Rae shook her head adamantly.

The girl was already at the end of her rope and unwilling to extend herself much further in sacrifice of basic comfort. "This is about Benji and Lucy, nothing else." She wasn't here to confess all her sins or pour her heart out about feelings that shouldn't matter or the way she constantly felt like she was drowning of late. This was the problem. This was the information she was willing to relinquish with the expectation of help in exchange.

That was the transaction.

Hearing that she'd help was the conclusion of business.

"I left him in the library, but he could be anywhere by now. I told him I was going to tell you – offered to let him come along and everything. He wasn't trying to hear it. I think he's already mad." Mad enough that she didn't think he'd actually sit with her that night at dinner.

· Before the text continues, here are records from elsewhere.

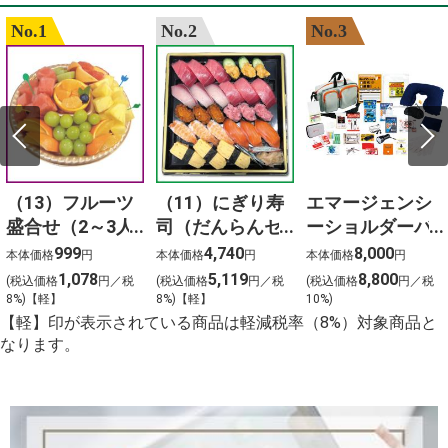
No.1
No.2
No.3
（13）フルーツ
（11）にぎり寿
エマージェンシ
盛合せ（2～3人
司（だんらんセ
ーショルダーバ
前）
ット）3人前
ッグ24点セット
999
4,740
8,000
本体価格
円
本体価格
円
本体価格
円
1,078
5,119
8,800
(税込価格
円／税
(税込価格
円／税
(税込価格
円／税
8%)【軽】
8%)【軽】
10%)
【軽】印が表示されている商品は軽減税率（8%）対象商品と
なります。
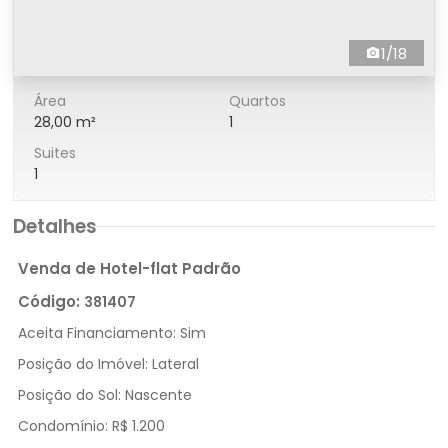
1/18
Área
Quartos
28,00 m²
1
Suites
1
Detalhes
Venda de Hotel-flat Padrão
Código:
381407
Aceita Financiamento:
Sim
Posição do Imóvel:
Lateral
Posição do Sol:
Nascente
Condomínio:
R$ 1.200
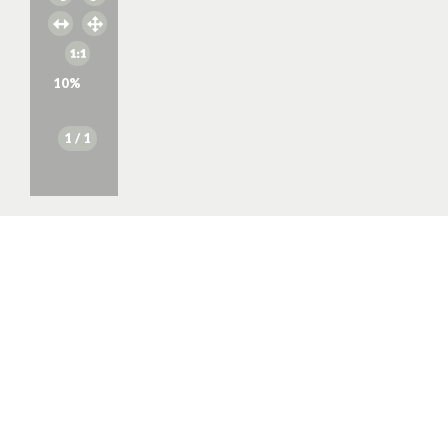
10
%
1
/ 1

"No matter what he says, he's not fine. Don't let him brush you off...please. Don't let him get away with hurting himself more."

Merlin knew she couldn't stop him.
    
I'm bulletproof, nothing to lose
    
        ✗ ✗ Fire Away ✗ ✗     
#6
"It's not," Julia said. Despite what Ruth would insist on the woman believing, Julia knew better than to think this stopped with what had happened in New York. Both Benji and Ruth had been spiraling - albeit slowly for years - and while she'd had very little say, if any, in what happened to the girl, she'd done what she knew how to with Benji.

Remain present, offer him an ear, reassure him of her love and support, try to find things to keep his hands and mind occupied.

It wasn't and hadn't been enough.

Benji, in all the time he had been in her life, hadn't been okay. She'd met him as a broken twelve year old, in knots over his sister's situation and struggling to fit into circles he had no business being in. He'd taken up with a group of older kids who relished his comedic side, but held no real interest in his well-being.

Syria had launched him head-first into the kind of darkness she'd only witnessed in the most dangerous of families, and it had led her to changing her entire life's trajectory to rescue him from it. Still, she hadn't been able to protect him in the way a mother should have. This past summer was evidence enough of that. There was no going back, only forward.

But how?

"I left him in the library, but he could be anywhere by now. I told him I was going to tell you – offered to let him come along and everything. He wasn't trying to hear it. I think he's already mad."

They would find him. If he was actively hyperventilating as Ruth had said, then it wasn't likely he had a clear enough mind yet to hide in the way probably wanted to. She turned to Maddox. "Can you search the roofs and higher places? I've got the grounds."

"No matter what he says, he's not fine. Don't let him brush you off...please. Don't let him get away with hurting himself more."

Julia nodded quietly, giving the girl's shoulder a light squeeze. "He'll be alright. It'll take some time, but we'll get him there. You did the right thing." She stood, summoning her robes with a flick of her wand and wrapped them quickly around her.

Without another word, she headed out the door in search of her son.